Clifford Bardelli, aged 52, had been given two pieces of horn as keepsakes by his former boss when he worked as a silversmith.

But when his long-term partner left him hard-up Bardelli approached two Chinese herbalists and tried to sell them - despite being told it was illegal.

He was caught when one of them dialled 1471 after he called and passed his details to police who arrested him.

Officers found a lump of horn weighing 54g and later found a second bigger piece weighing 173g in his garden.

Experts said the two together were worth £14,756 but ‘unsophisticated’.

Bardelli was trying to sell them for just a few hundred pounds.

Magistrates in Sheffield, heard Bardelli used the pieces of horn in his previous career as a silversmith where the animal parts are traditionally used to shape metal.

Rhino horn does not make marks on the metal like other materials.

Bardelli, who now works as a landscape gardener, said when he left the job his boss gave him the two pieces knowing he was a keen collector of fossils and artefacts.

Prosecutor Rob Coyne said Bardelli, of Carr Forge Mount,Hackenthorpe, Sheffield, called a Chinese herbalist in March saying he had some black rhino horn and ‘asking her several times if she wanted any’.

Police later found Bardelli had also visited a second Chinese herbalist in Sheffield offering her the horns.

He told her they were from South Africa and claimed they were worth £1,000 but was ‘willing to do a deal’.
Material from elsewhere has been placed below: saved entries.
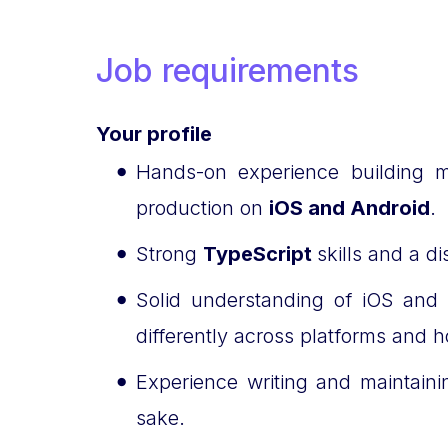
Job requirements
Your profile
Hands-on experience building m
production on
iOS and Android
.
Strong
TypeScript
skills and a d
Solid understanding of iOS and
differently across platforms and h
Experience writing and maintain
sake.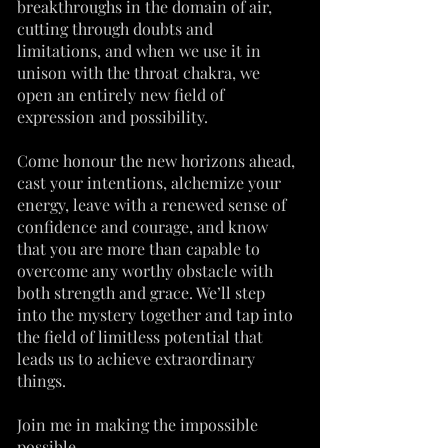
breakthroughs in the domain of air,
cutting through doubts and
limitations, and when we use it in
unison with the throat chakra, we
open an entirely new field of
expression and possibility.
Come honour the new horizons ahead,
cast your intentions, alchemize your
energy, leave with a renewed sense of
confidence and courage, and know
that you are more than capable to
overcome any worthy obstacle with
both strength and grace. We’ll step
into the mystery together and tap into
the field of limitless potential that
leads us to achieve extraordinary
things.
Join me in making the impossible
possible.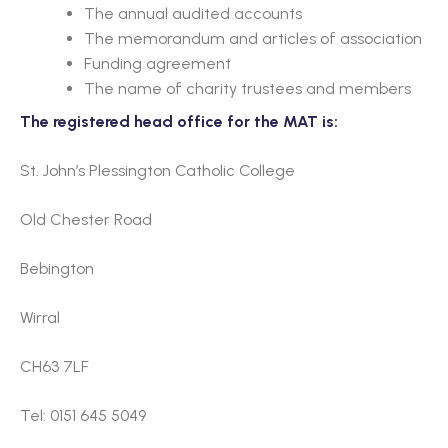
The annual audited accounts
The memorandum and articles of association
Funding agreement
The name of charity trustees and members
The registered head office for the MAT is:
St. John’s Plessington Catholic College
Old Chester Road
Bebington
Wirral
CH63 7LF
Tel: 0151 645 5049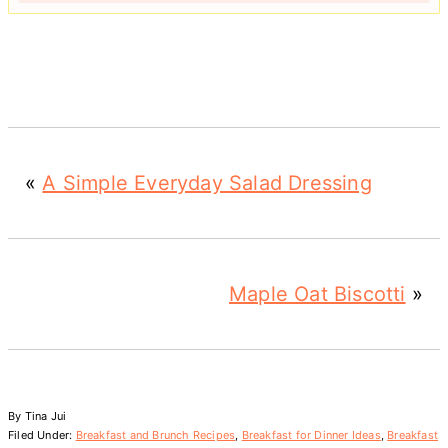
«
A Simple Everyday Salad Dressing
Maple Oat Biscotti
»
By
Tina Jui
Filed Under:
Breakfast and Brunch Recipes
,
Breakfast for Dinner Ideas
,
Breakfast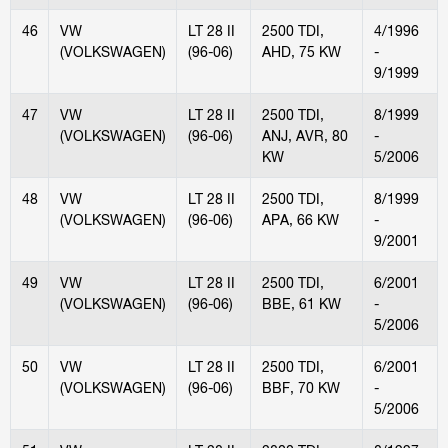
46
VW
LT 28 II
2500 TDI,
4/1996
(VOLKSWAGEN)
(96-06)
AHD, 75 KW
-
9/1999
47
VW
LT 28 II
2500 TDI,
8/1999
(VOLKSWAGEN)
(96-06)
ANJ, AVR, 80
-
KW
5/2006
48
VW
LT 28 II
2500 TDI,
8/1999
(VOLKSWAGEN)
(96-06)
APA, 66 KW
-
9/2001
49
VW
LT 28 II
2500 TDI,
6/2001
(VOLKSWAGEN)
(96-06)
BBE, 61 KW
-
5/2006
50
VW
LT 28 II
2500 TDI,
6/2001
(VOLKSWAGEN)
(96-06)
BBF, 70 KW
-
5/2006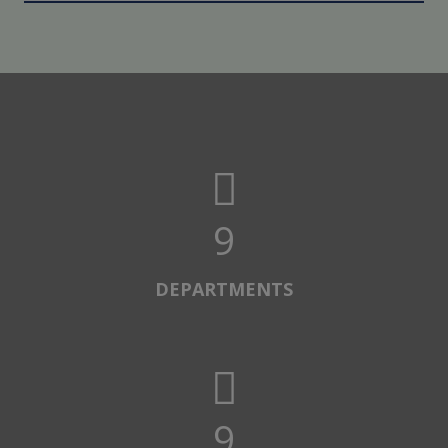
10
DEPARTMENTS
10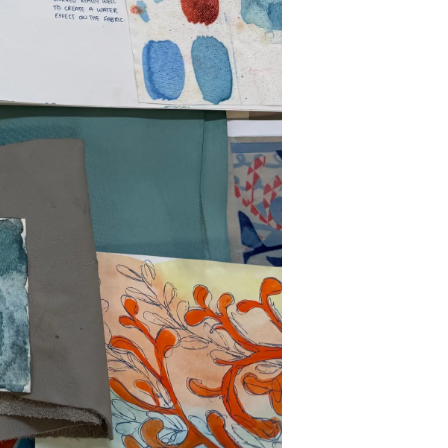
s Somos?
o
 Vida
u Embarcación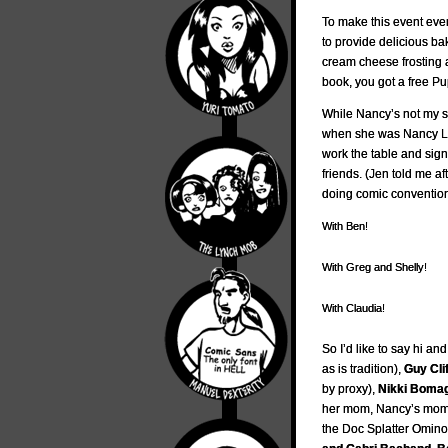
To make this event eve
to provide delicious b
cream cheese frosting an
book, you got a free Pu
While Nancy’s not my 
when she was Nancy L
work the table and sig
friends. (Jen told me af
doing comic conventions
With Ben!
With Greg and Shelly!
With Claudia!
So I’d like to say hi an
as is tradition),
Guy Cli
by proxy),
Nikki Bomag
her mom, Nancy’s mo
the Doc Splatter Omin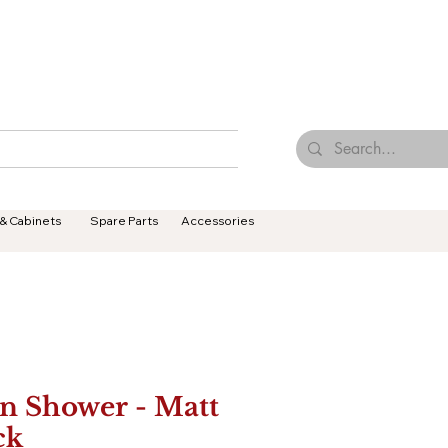
Browse Our Tiles
Contact Us
Terms & Conditions
 & Cabinets
Spare Parts
Accessories
n Shower - Matt
ck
Paul Metcalfe, defending, said Bardelli was unable to pay his mortgage after splitting up with his partner.

He said: “What he was asking for was nothing like the value of these things. A couple of hundred pounds was all he was after. This was an act of foolish desperation. It was unsophisticated.”

Bardelli admitted two charges of offering for sale parts of an endangered wild animal.

Magistrates ordered forfeiture of the two rhino horns and handed him a community order with 240 hours of unpaid work.

They also imposed a tagged curfew between the hours of 8pm and 6am, and ordered him to pay a £15 victim surcharge.

Chairman of the bench Alan Law told him: “Clearly this is a very serious offence, the value of it and the fact that it is an endangered species.

“This is something we have to set an example about.

“You lied to the police. You continued to try to sell this material despite knowing what the circumstances were. This is very serious.”